## start Material provided
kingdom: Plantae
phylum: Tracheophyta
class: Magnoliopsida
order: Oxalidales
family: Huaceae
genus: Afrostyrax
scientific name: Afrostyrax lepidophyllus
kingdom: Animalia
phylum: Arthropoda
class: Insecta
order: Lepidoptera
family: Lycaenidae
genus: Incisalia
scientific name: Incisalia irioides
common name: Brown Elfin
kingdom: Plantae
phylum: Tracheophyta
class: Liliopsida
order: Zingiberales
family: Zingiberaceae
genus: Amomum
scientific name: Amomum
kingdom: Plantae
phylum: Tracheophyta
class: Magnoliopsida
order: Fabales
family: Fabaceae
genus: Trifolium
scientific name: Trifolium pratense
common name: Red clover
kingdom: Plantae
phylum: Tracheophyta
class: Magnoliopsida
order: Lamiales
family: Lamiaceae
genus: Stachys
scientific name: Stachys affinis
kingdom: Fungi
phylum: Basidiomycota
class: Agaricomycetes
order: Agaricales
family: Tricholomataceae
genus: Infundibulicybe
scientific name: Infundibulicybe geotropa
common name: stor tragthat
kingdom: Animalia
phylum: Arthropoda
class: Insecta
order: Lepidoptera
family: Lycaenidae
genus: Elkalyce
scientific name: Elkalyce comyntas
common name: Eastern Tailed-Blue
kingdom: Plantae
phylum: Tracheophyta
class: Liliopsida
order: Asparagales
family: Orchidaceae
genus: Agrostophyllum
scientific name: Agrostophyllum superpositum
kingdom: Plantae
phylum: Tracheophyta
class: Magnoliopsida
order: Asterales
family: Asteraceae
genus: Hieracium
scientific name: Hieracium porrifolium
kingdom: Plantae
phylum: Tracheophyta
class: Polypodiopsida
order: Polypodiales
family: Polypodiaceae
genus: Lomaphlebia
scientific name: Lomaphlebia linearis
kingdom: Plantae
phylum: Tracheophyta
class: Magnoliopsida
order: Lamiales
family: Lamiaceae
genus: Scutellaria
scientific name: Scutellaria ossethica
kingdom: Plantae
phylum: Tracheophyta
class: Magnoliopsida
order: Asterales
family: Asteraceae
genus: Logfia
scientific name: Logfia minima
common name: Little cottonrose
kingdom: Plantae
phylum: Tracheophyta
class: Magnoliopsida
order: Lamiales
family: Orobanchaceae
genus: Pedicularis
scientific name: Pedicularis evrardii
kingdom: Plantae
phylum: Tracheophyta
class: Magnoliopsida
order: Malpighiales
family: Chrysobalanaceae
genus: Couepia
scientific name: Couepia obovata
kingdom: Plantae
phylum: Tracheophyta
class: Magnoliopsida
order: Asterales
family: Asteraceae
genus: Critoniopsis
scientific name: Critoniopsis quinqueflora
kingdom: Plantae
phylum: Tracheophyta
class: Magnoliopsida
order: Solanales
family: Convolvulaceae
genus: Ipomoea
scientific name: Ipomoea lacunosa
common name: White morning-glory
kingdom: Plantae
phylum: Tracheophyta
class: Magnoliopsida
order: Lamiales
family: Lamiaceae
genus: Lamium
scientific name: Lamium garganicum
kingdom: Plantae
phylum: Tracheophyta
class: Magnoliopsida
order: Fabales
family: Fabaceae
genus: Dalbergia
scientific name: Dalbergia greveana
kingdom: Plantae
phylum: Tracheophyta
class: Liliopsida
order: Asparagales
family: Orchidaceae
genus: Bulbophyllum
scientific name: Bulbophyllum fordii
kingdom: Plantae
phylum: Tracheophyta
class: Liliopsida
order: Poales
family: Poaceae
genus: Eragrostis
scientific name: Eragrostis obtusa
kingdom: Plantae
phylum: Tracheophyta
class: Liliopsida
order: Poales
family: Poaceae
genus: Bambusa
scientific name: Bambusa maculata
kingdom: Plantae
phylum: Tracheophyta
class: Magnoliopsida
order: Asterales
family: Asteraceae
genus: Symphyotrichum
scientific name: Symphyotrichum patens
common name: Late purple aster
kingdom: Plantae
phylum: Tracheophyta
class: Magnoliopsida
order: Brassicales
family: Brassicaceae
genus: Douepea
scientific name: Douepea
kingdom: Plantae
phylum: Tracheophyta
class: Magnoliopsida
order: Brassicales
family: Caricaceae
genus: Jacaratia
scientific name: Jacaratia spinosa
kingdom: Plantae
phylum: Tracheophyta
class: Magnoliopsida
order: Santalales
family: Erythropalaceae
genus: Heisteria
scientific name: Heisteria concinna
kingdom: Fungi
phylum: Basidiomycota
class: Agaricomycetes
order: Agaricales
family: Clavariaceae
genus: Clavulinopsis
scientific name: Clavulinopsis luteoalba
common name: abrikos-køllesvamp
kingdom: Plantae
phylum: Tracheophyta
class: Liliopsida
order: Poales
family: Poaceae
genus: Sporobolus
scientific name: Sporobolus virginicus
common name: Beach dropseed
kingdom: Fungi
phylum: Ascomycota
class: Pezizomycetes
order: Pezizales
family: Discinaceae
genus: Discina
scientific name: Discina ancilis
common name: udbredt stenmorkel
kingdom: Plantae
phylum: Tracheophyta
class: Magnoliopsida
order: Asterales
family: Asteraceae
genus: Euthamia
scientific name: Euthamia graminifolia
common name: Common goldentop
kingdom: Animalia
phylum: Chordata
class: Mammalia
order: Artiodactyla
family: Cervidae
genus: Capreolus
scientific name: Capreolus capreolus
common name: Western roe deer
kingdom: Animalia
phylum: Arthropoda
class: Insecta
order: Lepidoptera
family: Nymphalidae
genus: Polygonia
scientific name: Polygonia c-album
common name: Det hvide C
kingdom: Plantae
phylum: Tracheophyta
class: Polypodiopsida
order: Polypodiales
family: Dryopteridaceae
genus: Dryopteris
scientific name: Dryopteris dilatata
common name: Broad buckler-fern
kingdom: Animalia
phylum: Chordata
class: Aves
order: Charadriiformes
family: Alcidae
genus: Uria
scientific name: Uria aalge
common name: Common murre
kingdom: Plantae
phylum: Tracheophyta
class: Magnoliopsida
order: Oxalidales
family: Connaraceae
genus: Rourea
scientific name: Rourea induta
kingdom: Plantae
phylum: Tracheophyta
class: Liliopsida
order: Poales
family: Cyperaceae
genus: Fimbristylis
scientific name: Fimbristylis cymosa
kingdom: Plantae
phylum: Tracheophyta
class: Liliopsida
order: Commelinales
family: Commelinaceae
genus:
## end Material provided
■ What is needed ■
Copy every line of the rows above word for word, in the same order and with nothing changed.

■ Task result ■
kingdom: Plantae
phylum: Tracheophyta
class: Magnoliopsida
order: Oxalidales
family: Huaceae
genus: Afrostyrax
scientific name: Afrostyrax lepidophyllus
kingdom: Animalia
phylum: Arthropoda
class: Insecta
order: Lepidoptera
family: Lycaenidae
genus: Incisalia
scientific name: Incisalia irioides
common name: Brown Elfin
kingdom: Plantae
phylum: Tracheophyta
class: Liliopsida
order: Zingiberales
family: Zingiberaceae
genus: Amomum
scientific name: Amomum
kingdom: Plantae
phylum: Tracheophyta
class: Magnoliopsida
order: Fabales
family: Fabaceae
genus: Trifolium
scientific name: Trifolium pratense
common name: Red clover
kingdom: Plantae
phylum: Tracheophyta
class: Magnoliopsida
order: Lamiales
family: Lamiaceae
genus: Stachys
scientific name: Stachys affinis
kingdom: Fungi
phylum: Basidiomycota
class: Agaricomycetes
order: Agaricales
family: Tricholomataceae
genus: Infundibulicybe
scientific name: Infundibulicybe geotropa
common name: stor tragthat
kingdom: Animalia
phylum: Arthropoda
class: Insecta
order: Lepidoptera
family: Lycaenidae
genus: Elkalyce
scientific name: Elkalyce comyntas
common name: Eastern Tailed-Blue
kingdom: Plantae
phylum: Tracheophyta
class: Liliopsida
order: Asparagales
family: Orchidaceae
genus: Agrostophyllum
scientific name: Agrostophyllum superpositum
kingdom: Plantae
phylum: Tracheophyta
class: Magnoliopsida
order: Asterales
family: Asteraceae
genus: Hieracium
scientific name: Hieracium porrifolium
kingdom: Plantae
phylum: Tracheophyta
class: Polypodiopsida
order: Polypodiales
family: Polypodiaceae
genus: Lomaphlebia
scientific name: Lomaphlebia linearis
kingdom: Plantae
phylum: Tracheophyta
class: Magnoliopsida
order: Lamiales
family: Lamiaceae
genus: Scutellaria
scientific name: Scutellaria ossethica
kingdom: Plantae
phylum: Tracheophyta
class: Magnoliopsida
order: Asterales
family: Asteraceae
genus: Logfia
scientific name: Logfia minima
common name: Little cottonrose
kingdom: Plantae
phylum: Tracheophyta
class: Magnoliopsida
order: Lamiales
family: Orobanchaceae
genus: Pedicularis
scientific name: Pedicularis evrardii
kingdom: Plantae
phylum: Tracheophyta
class: Magnoliopsida
order: Malpighiales
family: Chrysobalanaceae
genus: Couepia
scientific name: Couepia obovata
kingdom: Plantae
phylum: Tracheophyta
class: Magnoliopsida
order: Asterales
family: Asteraceae
genus: Critoniopsis
scientific name: Critoniopsis quinqueflora
kingdom: Plantae
phylum: Tracheophyta
class: Magnoliopsida
order: Solanales
family: Convolvulaceae
genus: Ipomoea
scientific name: Ipomoea lacunosa
common name: White morning-glory
kingdom: Plantae
phylum: Tracheophyta
class: Magnoliopsida
order: Lamiales
family: Lamiaceae
genus: Lamium
scientific name: Lamium garganicum
kingdom: Plantae
phylum: Tracheophyta
class: Magnoliopsida
order: Fabales
family: Fabaceae
genus: Dalbergia
scientific name: Dalbergia greveana
kingdom: Plantae
phylum: Tracheophyta
class: Liliopsida
order: Asparagales
family: Orchidaceae
genus: Bulbophyllum
scientific name: Bulbophyllum fordii
kingdom: Plantae
phylum: Tracheophyta
class: Liliopsida
order: Poales
family: Poaceae
genus: Eragrostis
scientific name: Eragrostis obtusa
kingdom: Plantae
phylum: Tracheophyta
class: Liliopsida
order: Poales
family: Poaceae
genus: Bambusa
scientific name: Bambusa maculata
kingdom: Plantae
phylum: Tracheophyta
class: Magnoliopsida
order: Asterales
family: Asteraceae
genus: Symphyotrichum
scientific name: Symphyotrichum patens
common name: Late purple aster
kingdom: Plantae
phylum: Tracheophyta
class: Magnoliopsida
order: Brassicales
family: Brassicaceae
genus: Douepea
scientific name: Douepea
kingdom: Plantae
phylum: Tracheophyta
class: Magnoliopsida
order: Brassicales
family: Caricaceae
genus: Jacaratia
scientific name: Jacaratia spinosa
kingdom: Plantae
phylum: Tracheophyta
class: Magnoliopsida
order: Santalales
family: Erythropalaceae
genus: Heisteria
scientific name: Heisteria concinna
kingdom: Fungi
phylum: Basidiomycota
class: Agaricomycetes
order: Agaricales
family: Clavariaceae
genus: Clavulinopsis
scientific name: Clavulinopsis luteoalba
common name: abrikos-køllesvamp
kingdom: Plantae
phylum: Tracheophyta
class: Liliopsida
order: Poales
family: Poaceae
genus: Sporobolus
scientific name: Sporobolus virginicus
common name: Beach dropseed
kingdom: Fungi
phylum: Ascomycota
class: Pezizomycetes
order: Pezizales
family: Discinaceae
genus: Discina
scientific name: Discina ancilis
common name: udbredt stenmorkel
kingdom: Plantae
phylum: Tracheophyta
class: Magnoliopsida
order: Asterales
family: Asteraceae
genus: Euthamia
scientific name: Euthamia graminifolia
common name: Common goldentop
kingdom: Animalia
phylum: Chordata
class: Mammalia
order: Artiodactyla
family: Cervidae
genus: Capreolus
scientific name: Capreolus capreolus
common name: Western roe deer
kingdom: Animalia
phylum: Arthropoda
class: Insecta
order: Lepidoptera
family: Nymphalidae
genus: Polygonia
scientific name: Polygonia c-album
common name: Det hvide C
kingdom: Plantae
phylum: Tracheophyta
class: Polypodiopsida
order: Polypodiales
family: Dryopteridaceae
genus: Dryopteris
scientific name: Dryopteris dilatata
common name: Broad buckler-fern
kingdom: Animalia
phylum: Chordata
class: Aves
order: Charadriiformes
family: Alcidae
genus: Uria
scientific name: Uria aalge
common name: Common murre
kingdom: Plantae
phylum: Tracheophyta
class: Magnoliopsida
order: Oxalidales
family: Connaraceae
genus: Rourea
scientific name: Rourea induta
kingdom: Plantae
phylum: Tracheophyta
class: Liliopsida
order: Poales
family: Cyperaceae
genus: Fimbristylis
scientific name: Fimbristylis cymosa
kingdom: Plantae
phylum: Tracheophyta
class: Liliopsida
order: Commelinales
family: Commelinaceae
genus:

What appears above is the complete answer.